Giorgia Meloni non esclude un domani di correre da sola senza un patto ‘anti-inciucio’ e mette in guardia sul pericolo di un ritorno al proporzionale. Matteo Salvini, intanto, si pone l’obiettivo di “un anno” per ridare “orgoglio e dignità” al centrodestra, perché andare divisi alle prossime elezioni politiche significherebbe “far vincere le sinistre”. E respinge l’idea di un centro che oltre alle forze moderate del suo schieramento possa chiamare in causa un esponente dell’altro fronte come Matteo Renzi. Ma scricchiolii rispetto al progetto centrista si avvertono in casa, da parte di alcuni diretti interessati: Luigi Brugnaro, sindaco di Venezia e fondatore insieme a Giovanni Toti, governatore della Liguria, di Coraggio Italia, frena le “fughe in avanti” sull’ipotesi di un grande centro con Italia Viva. Piuttosto pensa a una federazione “saldamente ancorata al centrodestra. Da lì provengo e lì intendo restare”, dice in un’intervista rilasciata al QN.

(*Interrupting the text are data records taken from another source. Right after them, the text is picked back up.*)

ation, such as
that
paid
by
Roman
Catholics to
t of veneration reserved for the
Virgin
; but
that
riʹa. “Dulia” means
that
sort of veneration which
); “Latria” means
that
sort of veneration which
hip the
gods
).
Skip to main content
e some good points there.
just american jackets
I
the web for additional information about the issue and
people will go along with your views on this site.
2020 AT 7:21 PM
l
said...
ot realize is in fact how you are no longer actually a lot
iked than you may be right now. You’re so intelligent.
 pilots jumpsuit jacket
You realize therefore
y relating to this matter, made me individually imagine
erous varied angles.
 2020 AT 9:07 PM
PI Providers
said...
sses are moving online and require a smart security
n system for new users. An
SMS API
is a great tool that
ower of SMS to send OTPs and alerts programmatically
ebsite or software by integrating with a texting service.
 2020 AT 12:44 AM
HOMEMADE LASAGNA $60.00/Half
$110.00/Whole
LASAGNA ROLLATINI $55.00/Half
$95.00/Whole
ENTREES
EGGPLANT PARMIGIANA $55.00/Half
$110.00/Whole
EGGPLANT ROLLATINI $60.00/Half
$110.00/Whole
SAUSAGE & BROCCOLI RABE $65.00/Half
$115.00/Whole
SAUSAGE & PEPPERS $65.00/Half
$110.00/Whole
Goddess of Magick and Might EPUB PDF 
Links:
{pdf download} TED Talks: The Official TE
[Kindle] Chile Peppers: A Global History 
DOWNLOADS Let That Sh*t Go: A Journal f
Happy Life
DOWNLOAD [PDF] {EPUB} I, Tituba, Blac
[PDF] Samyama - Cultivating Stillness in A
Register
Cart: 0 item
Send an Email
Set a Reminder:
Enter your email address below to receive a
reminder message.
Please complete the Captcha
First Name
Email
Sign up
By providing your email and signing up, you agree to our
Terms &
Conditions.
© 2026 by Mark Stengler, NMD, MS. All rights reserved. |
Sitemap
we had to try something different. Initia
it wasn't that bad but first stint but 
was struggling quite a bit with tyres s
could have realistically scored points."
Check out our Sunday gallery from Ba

Da Forza Italia il coordinatore, Antonio Tajani, fa notare: “Andare verso esperimenti centristi con questo sistema elettorale significa andare verso il fallimento”. Quanti siano in linea con lui nel variegato mondo forzista è difficile a dirsi. La preoccupazione di Forza Italia in questo momento sembra più essere quella di ribadire il ruolo di possibile federatore di Silvio Berlusconi, anche se non è ancora chiaro se per mettere in moto il progetto di soli moderati o per ricostruire il centrodestra. Sono giorni in cui ognuno segue un’autonoma traiettoria e non si comprende più lo schema di gioco. Se il linguaggio non è chiaro, figuriamoci i progetti.
Nel campo opposto il problema principale resta quello delle divisioni interne ai Cinque Stelle. Dopo le dimissioni di Luigi Di Maio dal Comitato di Garanzia le polemiche non si attutiscono. Invano alcuni maggiorenti del Movimento cercano di sminuire la portata dello scontro agli occhi dell’opinione pubblica. Ma un progressivo smembramento è evidente e il rischio che possa irrimediabilmente portare a nuove sconfitte pure. A maggio si vota in più di mille comuni, tra un anno sarà il turno delle politiche.
In queste condizioni e dopo il flop delle ultime comunali i pentastellati giocano col fuoco. Ieri l’ex ministro delle politiche giovanili, Enzo Spadafora, durante un’intervista nel corso della trasmissione televisiva Mezz’ora in più, ha parlato della necessità di “un momento di chiarimento” e ha aggiunto: “non so se sarà un congresso o un’altra cosa ma non deve essere una occasione per cercare un capro espiatorio e coprire un momento di debolezza”. Spadafora difende il ministro degli Esteri: “la settimana” per l’elezione del capo dello Stato “ha svelato la fragilità di tutto il sistema politico e anche dei 5 Stelle. Io credo che Luigi Di Maio abbia fatto gesto di aiuto proprio al dibattito interno. Si è dimesso e ha cercato di dire 'favoriamo il confronto’.
Passano poche ore e il presidente dei 5S, Giuseppe Conte, dalle pagine del quotidiano La Stampa replica: nel “Movimento nessuno deve sentirsi indispensabile, nemmeno io. Ci saranno dei momenti di confronto dove potremo analizzare quanto successo, anche al fine di evitare che questi errori si ripetano. Né possiamo tollerare per il futuro guerre di logoramento interno”. Poi l’affondo: “la forza del Movimento è sempre stata quella di non cedere al correntismo della vecchia politica. Non potrò permettere che mentre prima si andava in piazza a fare battaglie civili e politiche, oggi si vada in piazza a palesare correnti. Quella mossa ha creato dolore e malumori nella nostra comunità. Anche per questo ho valutato come doverose le dimissioni di Di Maio dal comitato di garanzia”. Parole che non calmano affatto gli animi e che, anzi, evidenziano che il duello è frontale: la resa dei conti tra i due è solo all’inizio. E non è la sola grana: il Tribunale di Napoli ha sospeso oggi le delibere con cui ad agosto nel Movimento si è dato il via libera alla modifica dello Statuto e all’elezione dell’ex premier a presidente per “gravi vizi nel processo decisionale”.